Selected text:
$\operatorname{Li}_{2} \left(\frac{1}{e^{\pi}} \right)$ as a limit of a sum

Question

Working on the same lines as

1. This/This and
2. This

I got the following expression for the Dilogarithm $\operatorname{Li}_{2} \left(\frac{1}{e^{\pi}} \right)$:

$$\operatorname{Li}_{2} \left(\frac{1}{e^{\pi}} \right) = -\frac{\pi^2}{12} -\pi + \\ \pi \lim_{N\to \infty} \left \{ \pi N(N+1) -(2N+1)\log(2N) + \\ \sum\limits_{k=1}^{N} [-4k\tan^{-1}(2k) + \log(4k^2+1)] \right \}$$

Questions:

1. Is this type of result known?
2. Is there a way to simplify the expression further?

Disclaimer: I am not a mathematician and very often I come up with stuff that is well known to mathematicians due to my limited exposure to some topics. If this is well known or a trivial result, please advice on closing the thread, unless you think the responses may be useful to others.

Stored records:
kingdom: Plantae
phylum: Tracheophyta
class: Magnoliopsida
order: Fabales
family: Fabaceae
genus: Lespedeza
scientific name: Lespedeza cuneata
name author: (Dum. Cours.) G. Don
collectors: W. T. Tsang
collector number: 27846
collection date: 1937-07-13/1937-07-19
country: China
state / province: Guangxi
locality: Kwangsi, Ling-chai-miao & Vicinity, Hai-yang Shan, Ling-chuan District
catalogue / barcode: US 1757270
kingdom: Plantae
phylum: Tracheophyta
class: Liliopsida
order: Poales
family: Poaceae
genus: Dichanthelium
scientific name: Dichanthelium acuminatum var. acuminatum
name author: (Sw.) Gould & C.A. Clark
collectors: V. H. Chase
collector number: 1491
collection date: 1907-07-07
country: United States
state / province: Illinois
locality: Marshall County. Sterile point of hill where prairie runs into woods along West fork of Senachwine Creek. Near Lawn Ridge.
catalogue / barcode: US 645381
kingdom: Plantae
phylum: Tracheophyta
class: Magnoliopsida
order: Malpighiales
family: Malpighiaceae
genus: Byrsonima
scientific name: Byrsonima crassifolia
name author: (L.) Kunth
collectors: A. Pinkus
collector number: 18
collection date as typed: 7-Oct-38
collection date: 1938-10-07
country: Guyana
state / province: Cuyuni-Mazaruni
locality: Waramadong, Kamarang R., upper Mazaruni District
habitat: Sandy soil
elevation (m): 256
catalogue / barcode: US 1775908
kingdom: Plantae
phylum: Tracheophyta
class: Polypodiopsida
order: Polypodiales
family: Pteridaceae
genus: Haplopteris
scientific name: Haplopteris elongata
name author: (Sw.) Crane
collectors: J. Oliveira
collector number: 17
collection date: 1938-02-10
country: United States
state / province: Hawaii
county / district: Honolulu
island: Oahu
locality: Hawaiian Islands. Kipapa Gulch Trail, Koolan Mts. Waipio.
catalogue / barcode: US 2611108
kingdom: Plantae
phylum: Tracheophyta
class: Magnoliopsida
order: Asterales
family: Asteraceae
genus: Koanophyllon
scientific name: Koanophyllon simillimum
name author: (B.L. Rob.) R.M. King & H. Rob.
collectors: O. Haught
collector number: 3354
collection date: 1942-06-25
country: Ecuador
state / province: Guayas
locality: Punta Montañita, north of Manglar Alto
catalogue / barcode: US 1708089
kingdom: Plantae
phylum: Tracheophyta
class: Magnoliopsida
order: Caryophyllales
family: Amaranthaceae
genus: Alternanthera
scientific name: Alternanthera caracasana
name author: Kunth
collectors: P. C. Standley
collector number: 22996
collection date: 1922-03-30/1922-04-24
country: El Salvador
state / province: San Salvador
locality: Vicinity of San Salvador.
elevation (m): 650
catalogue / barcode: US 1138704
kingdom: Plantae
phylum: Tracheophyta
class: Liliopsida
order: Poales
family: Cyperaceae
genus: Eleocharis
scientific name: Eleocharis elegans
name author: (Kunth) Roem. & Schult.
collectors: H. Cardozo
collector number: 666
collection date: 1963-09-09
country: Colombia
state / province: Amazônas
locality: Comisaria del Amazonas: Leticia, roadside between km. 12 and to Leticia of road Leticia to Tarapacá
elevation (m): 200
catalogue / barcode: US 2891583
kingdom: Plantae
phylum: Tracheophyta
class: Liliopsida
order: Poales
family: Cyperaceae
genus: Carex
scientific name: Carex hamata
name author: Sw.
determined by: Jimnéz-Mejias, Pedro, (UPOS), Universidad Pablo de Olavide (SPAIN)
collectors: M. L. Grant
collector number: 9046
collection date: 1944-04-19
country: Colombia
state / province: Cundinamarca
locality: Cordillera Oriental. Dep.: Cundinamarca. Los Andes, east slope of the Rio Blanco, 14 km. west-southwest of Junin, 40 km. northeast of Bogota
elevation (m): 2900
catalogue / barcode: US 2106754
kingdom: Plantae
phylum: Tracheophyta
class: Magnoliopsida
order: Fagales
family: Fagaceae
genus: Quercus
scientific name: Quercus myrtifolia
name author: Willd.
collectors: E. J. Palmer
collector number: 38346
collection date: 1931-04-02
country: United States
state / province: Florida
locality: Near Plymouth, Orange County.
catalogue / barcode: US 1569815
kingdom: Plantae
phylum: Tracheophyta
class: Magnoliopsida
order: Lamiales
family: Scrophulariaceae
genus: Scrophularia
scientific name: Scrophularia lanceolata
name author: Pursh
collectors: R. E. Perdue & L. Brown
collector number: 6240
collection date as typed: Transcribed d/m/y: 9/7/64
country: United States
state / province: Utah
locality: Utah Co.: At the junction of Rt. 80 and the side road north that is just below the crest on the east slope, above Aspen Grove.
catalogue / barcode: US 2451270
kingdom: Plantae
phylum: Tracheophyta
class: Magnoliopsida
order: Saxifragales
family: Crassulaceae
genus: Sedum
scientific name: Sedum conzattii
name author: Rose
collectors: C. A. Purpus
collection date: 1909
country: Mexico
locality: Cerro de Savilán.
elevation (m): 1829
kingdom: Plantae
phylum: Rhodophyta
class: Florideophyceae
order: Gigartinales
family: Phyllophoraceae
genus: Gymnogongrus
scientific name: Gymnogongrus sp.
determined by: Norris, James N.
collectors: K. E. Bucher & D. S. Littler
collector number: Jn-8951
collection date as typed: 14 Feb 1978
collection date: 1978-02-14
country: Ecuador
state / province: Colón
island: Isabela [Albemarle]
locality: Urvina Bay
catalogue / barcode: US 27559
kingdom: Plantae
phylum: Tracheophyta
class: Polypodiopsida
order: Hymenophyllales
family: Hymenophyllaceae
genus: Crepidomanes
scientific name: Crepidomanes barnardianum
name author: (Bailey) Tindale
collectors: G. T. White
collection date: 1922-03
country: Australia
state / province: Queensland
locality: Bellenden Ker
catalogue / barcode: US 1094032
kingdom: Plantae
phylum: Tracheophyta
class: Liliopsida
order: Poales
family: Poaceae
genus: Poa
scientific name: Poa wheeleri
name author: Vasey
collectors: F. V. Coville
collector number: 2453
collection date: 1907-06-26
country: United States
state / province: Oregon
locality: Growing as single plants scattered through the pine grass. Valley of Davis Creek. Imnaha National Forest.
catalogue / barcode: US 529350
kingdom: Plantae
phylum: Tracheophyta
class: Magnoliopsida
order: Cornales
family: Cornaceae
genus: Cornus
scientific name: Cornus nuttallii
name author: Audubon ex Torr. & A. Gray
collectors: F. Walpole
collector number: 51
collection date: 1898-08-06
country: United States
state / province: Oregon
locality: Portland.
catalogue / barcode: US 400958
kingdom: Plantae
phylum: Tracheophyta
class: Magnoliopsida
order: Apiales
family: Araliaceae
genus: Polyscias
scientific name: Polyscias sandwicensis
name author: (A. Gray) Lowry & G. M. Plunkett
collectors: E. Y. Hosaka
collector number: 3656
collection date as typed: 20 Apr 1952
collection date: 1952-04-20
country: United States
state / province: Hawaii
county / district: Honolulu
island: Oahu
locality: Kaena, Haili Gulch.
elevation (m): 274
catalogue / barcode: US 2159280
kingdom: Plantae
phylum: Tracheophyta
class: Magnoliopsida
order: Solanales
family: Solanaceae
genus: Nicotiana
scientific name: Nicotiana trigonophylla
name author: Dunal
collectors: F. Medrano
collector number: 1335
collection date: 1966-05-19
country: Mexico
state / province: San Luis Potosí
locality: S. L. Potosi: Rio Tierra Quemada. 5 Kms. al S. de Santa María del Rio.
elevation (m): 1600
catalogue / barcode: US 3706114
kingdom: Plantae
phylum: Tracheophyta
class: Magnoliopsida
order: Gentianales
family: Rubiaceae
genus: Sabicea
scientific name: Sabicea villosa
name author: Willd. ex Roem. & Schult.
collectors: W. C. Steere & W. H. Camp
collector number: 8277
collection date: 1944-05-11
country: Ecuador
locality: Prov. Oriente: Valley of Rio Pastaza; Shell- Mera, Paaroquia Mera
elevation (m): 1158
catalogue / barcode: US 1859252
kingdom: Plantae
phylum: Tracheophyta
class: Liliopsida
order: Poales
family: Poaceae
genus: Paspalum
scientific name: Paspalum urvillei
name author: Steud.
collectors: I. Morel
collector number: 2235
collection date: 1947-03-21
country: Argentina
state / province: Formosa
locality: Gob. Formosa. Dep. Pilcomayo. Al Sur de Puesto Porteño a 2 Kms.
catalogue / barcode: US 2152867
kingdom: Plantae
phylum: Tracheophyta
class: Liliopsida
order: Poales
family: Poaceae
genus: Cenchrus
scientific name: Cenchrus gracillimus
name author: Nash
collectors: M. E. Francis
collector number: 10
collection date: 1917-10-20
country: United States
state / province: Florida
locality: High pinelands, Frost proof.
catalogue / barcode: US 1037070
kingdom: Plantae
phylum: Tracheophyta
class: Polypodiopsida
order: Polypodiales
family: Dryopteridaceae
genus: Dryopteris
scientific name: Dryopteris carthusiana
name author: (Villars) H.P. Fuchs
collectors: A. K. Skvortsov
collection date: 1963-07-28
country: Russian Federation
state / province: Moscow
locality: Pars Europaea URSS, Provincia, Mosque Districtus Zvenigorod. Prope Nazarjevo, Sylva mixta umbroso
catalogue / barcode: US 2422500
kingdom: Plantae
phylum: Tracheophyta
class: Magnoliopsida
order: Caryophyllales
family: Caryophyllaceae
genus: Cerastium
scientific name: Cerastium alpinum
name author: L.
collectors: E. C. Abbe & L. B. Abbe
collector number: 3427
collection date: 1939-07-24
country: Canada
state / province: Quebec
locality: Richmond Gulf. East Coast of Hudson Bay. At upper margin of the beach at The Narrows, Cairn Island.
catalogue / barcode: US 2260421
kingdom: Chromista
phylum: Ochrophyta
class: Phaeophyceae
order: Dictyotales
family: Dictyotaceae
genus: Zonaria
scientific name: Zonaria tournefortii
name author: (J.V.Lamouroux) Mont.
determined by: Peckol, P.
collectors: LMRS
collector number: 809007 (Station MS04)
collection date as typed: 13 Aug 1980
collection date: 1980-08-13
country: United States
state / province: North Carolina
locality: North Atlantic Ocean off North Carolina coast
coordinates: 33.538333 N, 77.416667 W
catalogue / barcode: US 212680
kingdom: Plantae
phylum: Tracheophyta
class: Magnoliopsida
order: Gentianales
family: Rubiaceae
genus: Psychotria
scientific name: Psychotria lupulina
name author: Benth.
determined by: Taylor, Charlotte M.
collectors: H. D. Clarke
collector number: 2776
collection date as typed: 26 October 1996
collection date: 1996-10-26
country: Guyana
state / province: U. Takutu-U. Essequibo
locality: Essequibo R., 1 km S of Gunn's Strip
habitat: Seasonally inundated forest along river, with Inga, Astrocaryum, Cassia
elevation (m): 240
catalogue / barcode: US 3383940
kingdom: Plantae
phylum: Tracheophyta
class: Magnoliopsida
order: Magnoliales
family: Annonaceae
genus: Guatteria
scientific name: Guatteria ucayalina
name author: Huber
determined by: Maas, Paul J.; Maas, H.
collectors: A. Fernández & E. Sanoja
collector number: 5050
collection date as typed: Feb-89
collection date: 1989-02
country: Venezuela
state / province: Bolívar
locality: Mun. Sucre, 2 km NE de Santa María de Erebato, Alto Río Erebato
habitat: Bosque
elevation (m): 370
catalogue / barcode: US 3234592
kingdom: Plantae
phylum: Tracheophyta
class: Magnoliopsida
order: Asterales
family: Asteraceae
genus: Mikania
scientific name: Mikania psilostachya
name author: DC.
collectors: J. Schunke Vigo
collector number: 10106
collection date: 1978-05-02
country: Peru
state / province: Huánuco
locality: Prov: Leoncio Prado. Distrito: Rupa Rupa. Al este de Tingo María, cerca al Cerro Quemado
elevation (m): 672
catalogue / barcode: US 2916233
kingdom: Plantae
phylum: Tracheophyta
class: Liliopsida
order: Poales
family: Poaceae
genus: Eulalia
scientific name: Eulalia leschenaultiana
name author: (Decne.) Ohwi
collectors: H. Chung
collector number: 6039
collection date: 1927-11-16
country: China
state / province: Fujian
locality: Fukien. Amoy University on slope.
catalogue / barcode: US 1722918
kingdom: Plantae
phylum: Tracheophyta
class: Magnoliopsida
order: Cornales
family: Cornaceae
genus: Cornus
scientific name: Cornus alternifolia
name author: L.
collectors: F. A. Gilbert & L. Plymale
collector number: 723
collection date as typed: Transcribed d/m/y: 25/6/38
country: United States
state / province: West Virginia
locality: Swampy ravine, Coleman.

Required actions:
• A. Repeat the part of the dilogarithm post from "1. This/This and" to "of result known?".
• B. Translate this sentence from the dilogarithm post into Spanish: "Is there a way to simplify the expression further?"
• C. In the displayed equation of the dilogarithm post, list every term that is added together inside the curly braces after the limit.

The responses:
• A.
1. This/This and
2. This

I got the following expression for the Dilogarithm $\operatorname{Li}_{2} \left(\frac{1}{e^{\pi}} \right)$:

$$\operatorname{Li}_{2} \left(\frac{1}{e^{\pi}} \right) = -\frac{\pi^2}{12} -\pi + \\ \pi \lim_{N\to \infty} \left \{ \pi N(N+1) -(2N+1)\log(2N) + \\ \sum\limits_{k=1}^{N} [-4k\tan^{-1}(2k) + \log(4k^2+1)] \right \}$$

Questions:

1. Is this type of result known?

• B. ¿Hay alguna manera de simplificar más la expresión?

• C.
- πN(N+1)
- −(2N+1)log(2N)
- the sum from k = 1 to N of [−4k tan⁻¹(2k) + log(4k² + 1)]